Your task is to repeat the entries below exactly and to leave their images out.

*Provided records:*
○ ○ ○ ○ ○ ○ ○

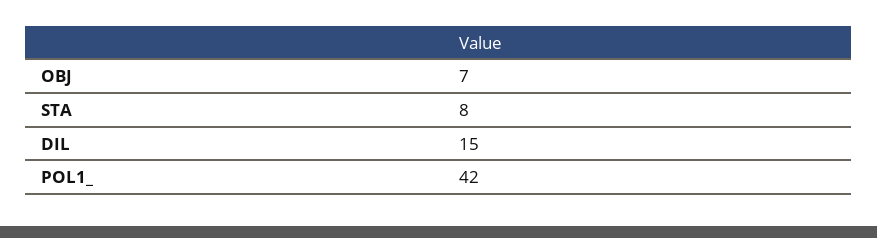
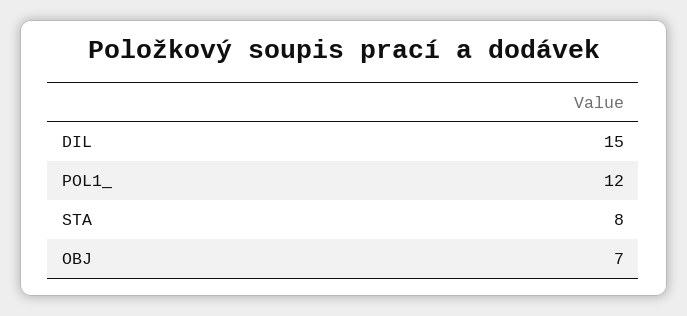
POL1_: 42 -> 12

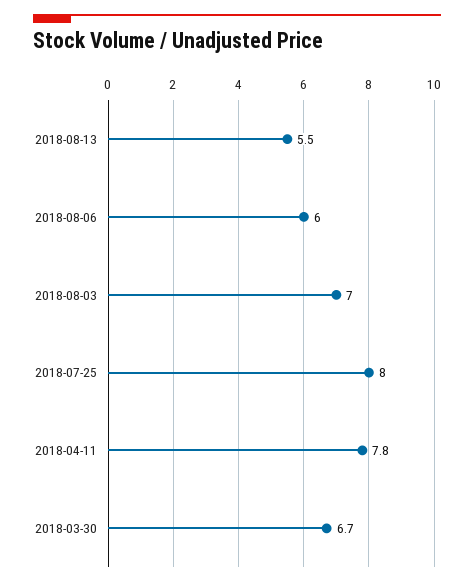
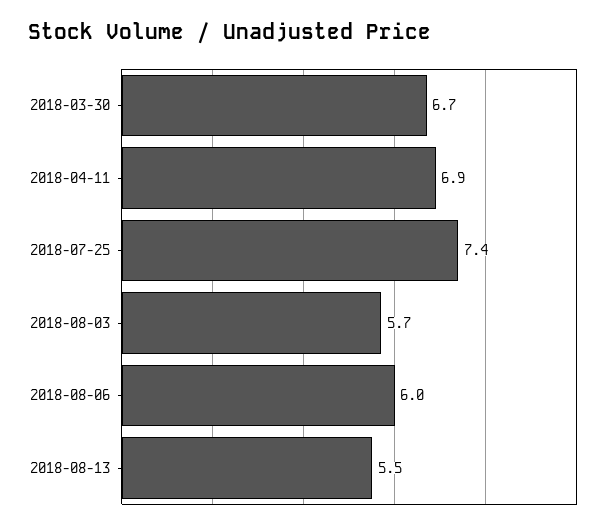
2018-08-03: 7 -> 5.7
2018-07-25: 8 -> 7.4
2018-04-11: 7.8 -> 6.9

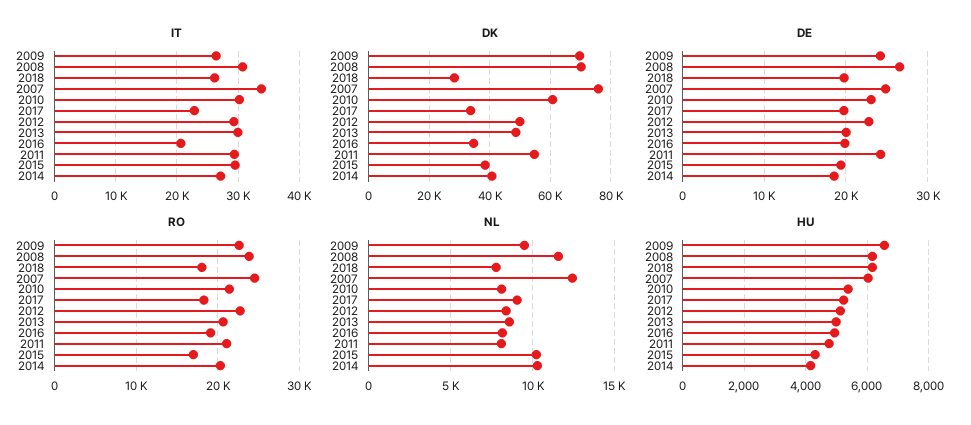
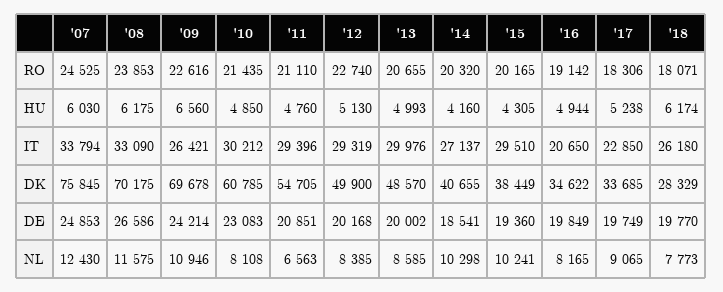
IT, 2008: 31000 -> 33090
DE, 2012: 23000 -> 20168
DE, 2011: 24000 -> 20851
RO, 2015: 17000 -> 20165
NL, 2009: 9500 -> 10946
NL, 2011: 8000 -> 6563
HU, 2010: 5400 -> 4850

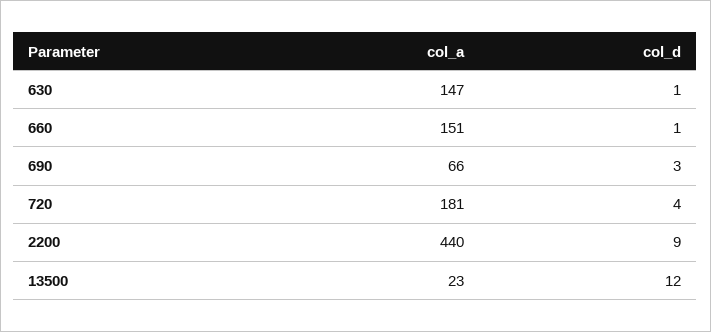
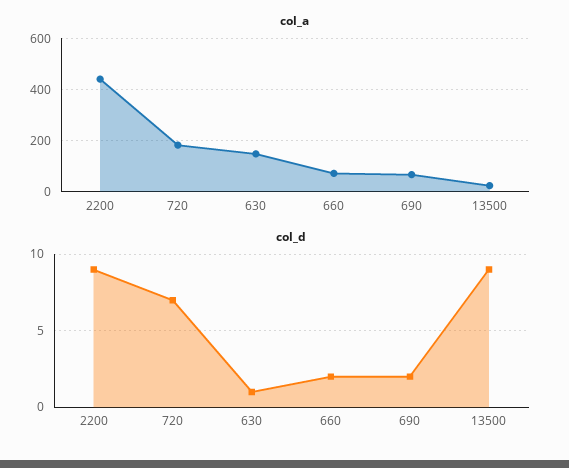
col_a, 660: 151 -> 75
col_d, 660: 1 -> 2
col_d, 690: 3 -> 2
col_d, 720: 4 -> 7
col_d, 13500: 12 -> 9

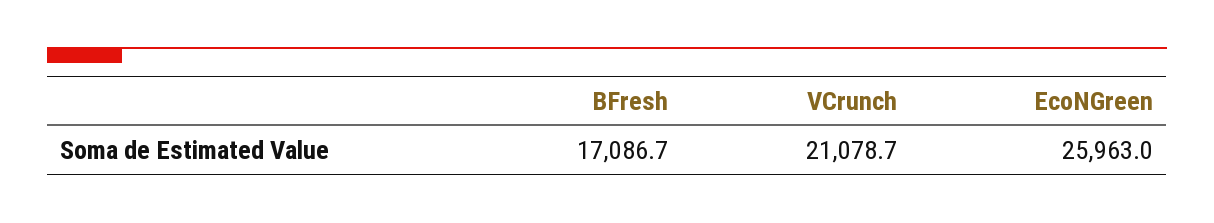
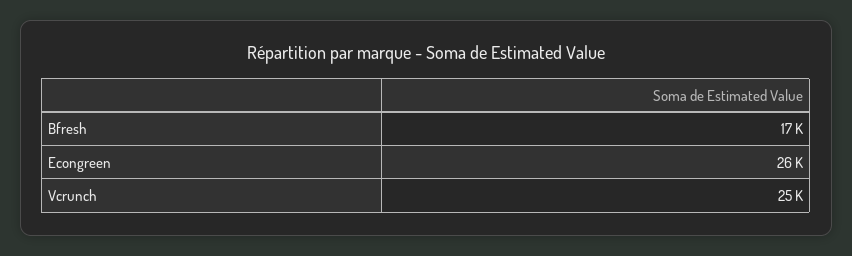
VCrunch: 21078.7 -> 25000

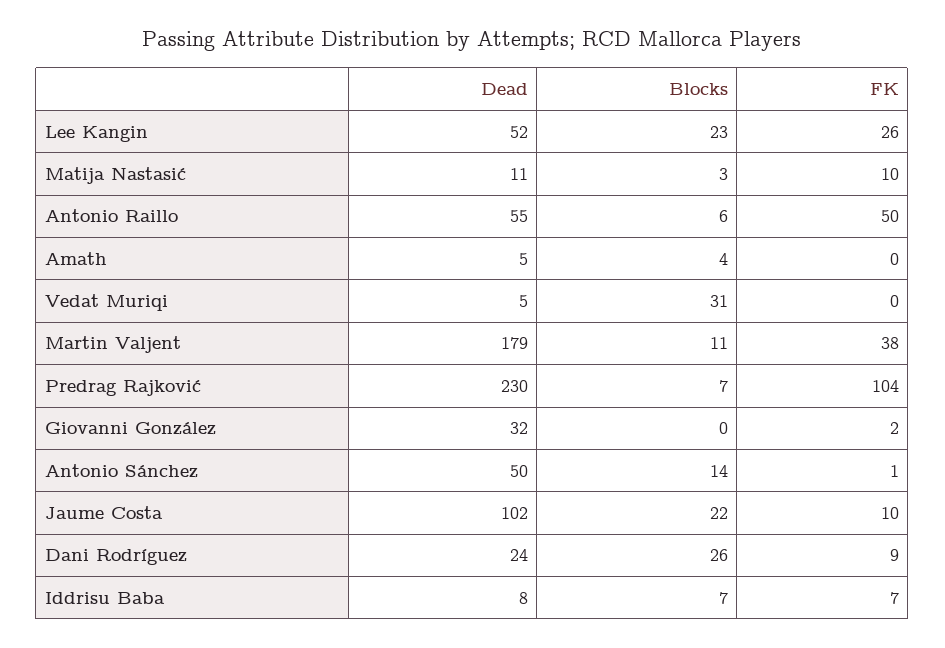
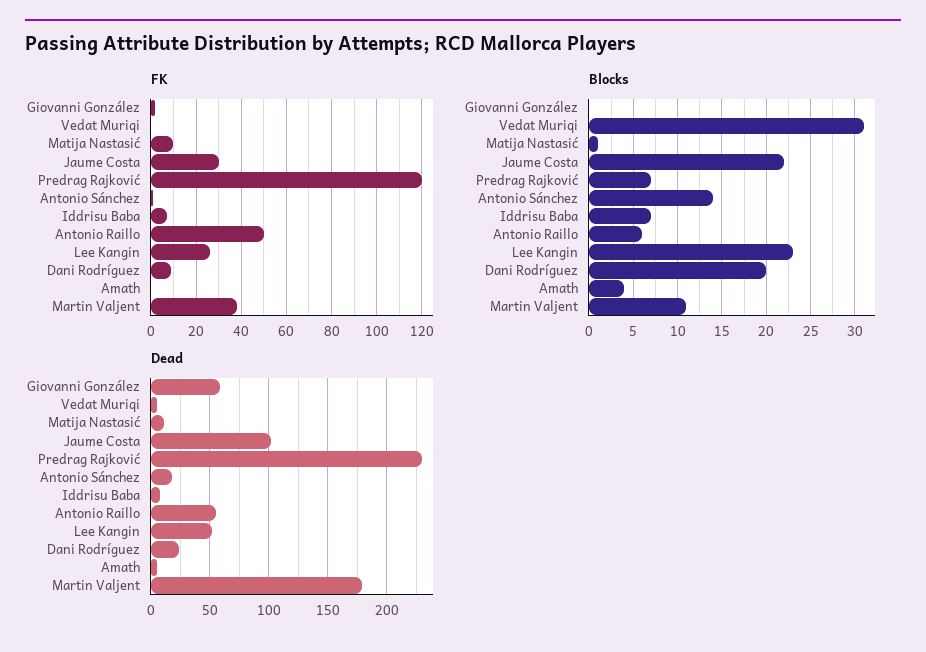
Blocks, Matija Nastasić: 3 -> 1
FK, Predrag Rajković: 104 -> 120
Dead, Giovanni González: 32 -> 60
Dead, Antonio Sánchez: 50 -> 20
FK, Jaume Costa: 10 -> 30
Blocks, Dani Rodríguez: 26 -> 20

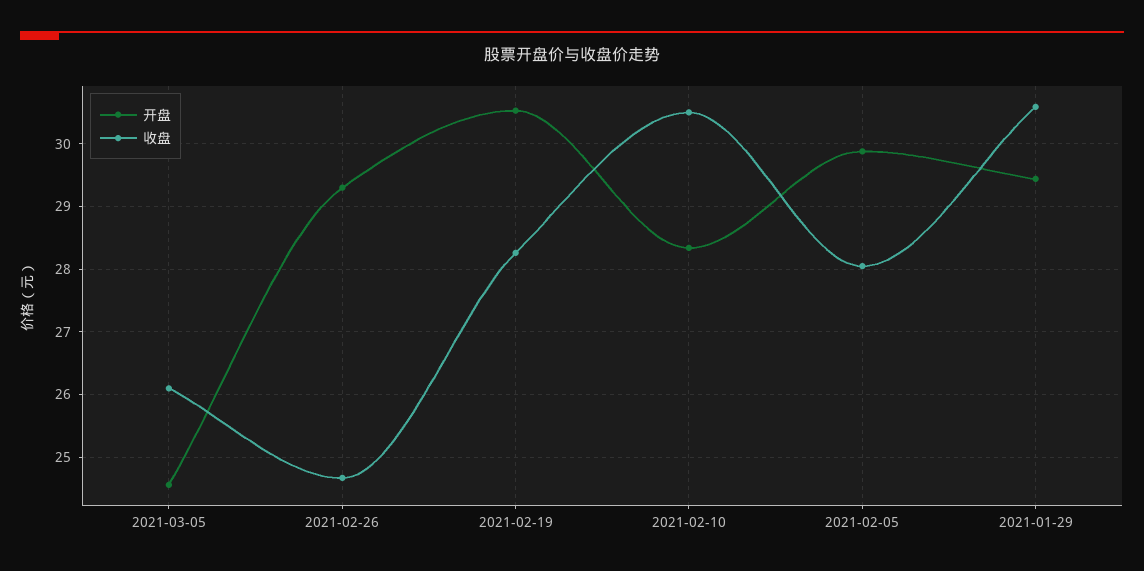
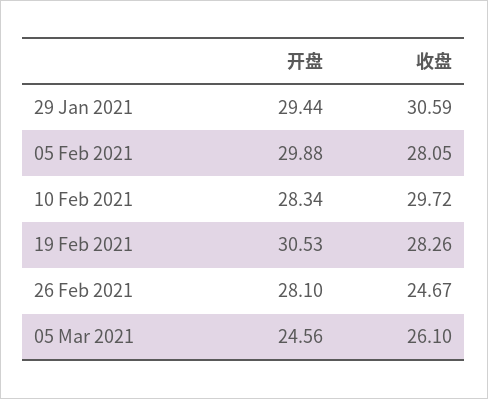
开盘, 2021-02-26: 29.3 -> 28.1
收盘, 2021-02-10: 30.5 -> 29.72

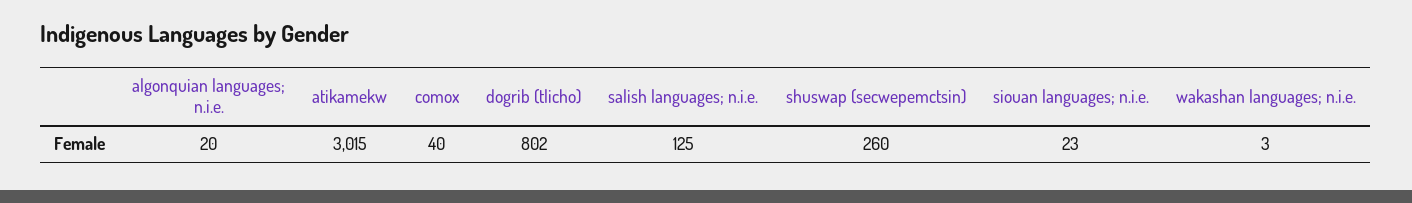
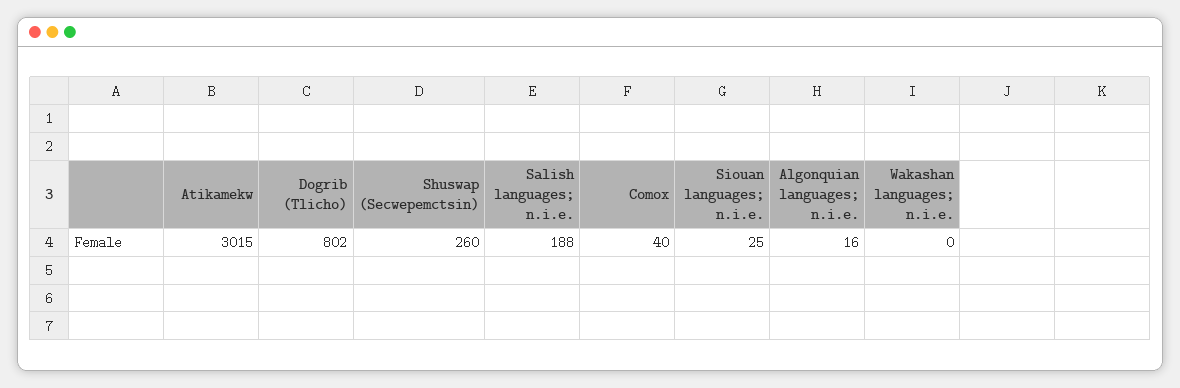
algonquian languages; n.i.e.: 20 -> 16
salish languages; n.i.e.: 125 -> 188
siouan languages; n.i.e.: 23 -> 25
wakashan languages; n.i.e.: 3 -> 0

○ ○ ○ ○ ○ ○ ○

*Task answer:*
POL1_: 42 -> 12

2018-08-03: 7 -> 5.7
2018-07-25: 8 -> 7.4
2018-04-11: 7.8 -> 6.9

IT, 2008: 31000 -> 33090
DE, 2012: 23000 -> 20168
DE, 2011: 24000 -> 20851
RO, 2015: 17000 -> 20165
NL, 2009: 9500 -> 10946
NL, 2011: 8000 -> 6563
HU, 2010: 5400 -> 4850

col_a, 660: 151 -> 75
col_d, 660: 1 -> 2
col_d, 690: 3 -> 2
col_d, 720: 4 -> 7
col_d, 13500: 12 -> 9

VCrunch: 21078.7 -> 25000

Blocks, Matija Nastasić: 3 -> 1
FK, Predrag Rajković: 104 -> 120
Dead, Giovanni González: 32 -> 60
Dead, Antonio Sánchez: 50 -> 20
FK, Jaume Costa: 10 -> 30
Blocks, Dani Rodríguez: 26 -> 20

开盘, 2021-02-26: 29.3 -> 28.1
收盘, 2021-02-10: 30.5 -> 29.72

algonquian languages; n.i.e.: 20 -> 16
salish languages; n.i.e.: 125 -> 188
siouan languages; n.i.e.: 23 -> 25
wakashan languages; n.i.e.: 3 -> 0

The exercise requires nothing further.